When I examine what is in my letter, now on the third draft, there is a focus my behaviour: to resist reflexively disagreeableness, to not mistake stubbornness for autonomy, to accept help with gratitude, even if pride rears its head. To reconcile, if possible, rifts, and to mourn those situations where it is too late.

Jean Shaw: What a timely comment! I just heard one friend criticize another for moving to assisted living "too early". Yet it is easier to adjust to any new environment when you're not forced to do so. Thank you!

Joan: "I got help only by being my own advocate": I am grateful you could do that, and did. Albert Schweitzer said, "It's supposed to be a secret, but I'll tell you anyway. We doctors do nothing.We only help. And encourage the doctor within."

Jane in London: Dementia, as I have seen, scrambles judgement. What was once avowed may be disowned or forgotten. I admit my letter assumes I am competent when I read it, but I should not assume that. If it is not, at least my family will know what I intended when I was not impaired. When wrote it, I kept thinking of a powerful scene in the film, "Still Alice" when Alice reads the letter she wrote to herself before her Alzheimer's worsened.
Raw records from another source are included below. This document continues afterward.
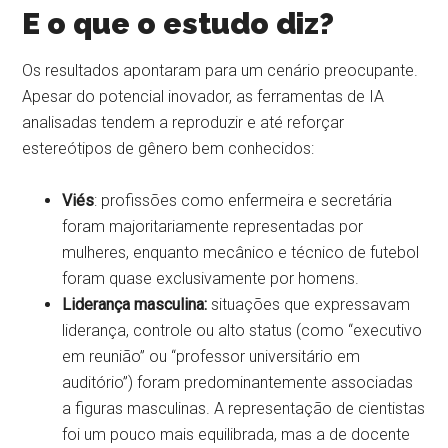
E o que o estudo diz?
Os resultados apontaram para um cenário preocupante.
Apesar do potencial inovador, as ferramentas de IA
analisadas tendem a reproduzir e até reforçar
estereótipos de gênero bem conhecidos:
Viés
: profissões como enfermeira e secretária
foram majoritariamente representadas por
mulheres, enquanto mecânico e técnico de futebol
foram quase exclusivamente por homens.
Liderança masculina:
situações que expressavam
liderança, controle ou alto status (como “executivo
em reunião” ou “professor universitário em
auditório”) foram predominantemente associadas
a figuras masculinas. A representação de cientistas
foi um pouco mais equilibrada, mas a de docente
Though the mechanism for suspending a license vary by jurisdiction, many locales have put more stringent measures in place. But someone has to step up to initiate the process and it is hardly ever the driver.
Whad'ya mean an ice cream sandwich doesn't count??
I am only 45 and don't understand yet how you can simply become frail. It'll come to me if I'm lucky but for now, I am enjoying that river in Egypt.
Mmm, can we please, please talk about pearls now?
Kamchick said…
Such a useful discussion, Duchesse. Here, we are 80ish, living at the Lake and loving it. BUT..my husband now has a mobility problem, so at increased risk of falling (he is careful). He had a recent crisis, but has recovered well with the help of fabulous 'Community Home Support" (OT, appropriate physio and even support for personal care if he needed it.
The thing is - we live in the equivalent of a large apartment - all on one floor, even laundry, wide doorways, giant decks AND we have a very fine young family doctor and a beautiful little local hospital five minutes away. We discuss our situation from time to time but can't see what we would gain from moving to town or back to the city (except a lot of noise, traffic and probably no doctor). It's a tough time and we all deal with the 'unknown' - so difficult to plan effectively. I so appreciate your post.
Duchesse said…
Beatrice from Sydney: Everyone knows Sydneysiders, especially the female of the species, are ageless! Ribbing aside, comes the day, if one is lucky enough to receive the gift of years. That river you enjoy has a fast-moving current, faster than one thinks.

Kamchick: Your summary gladdens me and, I will guess, also readers who live in the country. It is the opposite of a friend's recent experience trying to find home services for her recently-widowed nonagenarian parent, who wanted to live alone in his house on a lake (in the US), despite mobility and health challenges. She could find no reliable services; the difference is you have the these and your husband is not alone. (She does not live nearby.) Whether you planned this or not, your situation is ideal for you.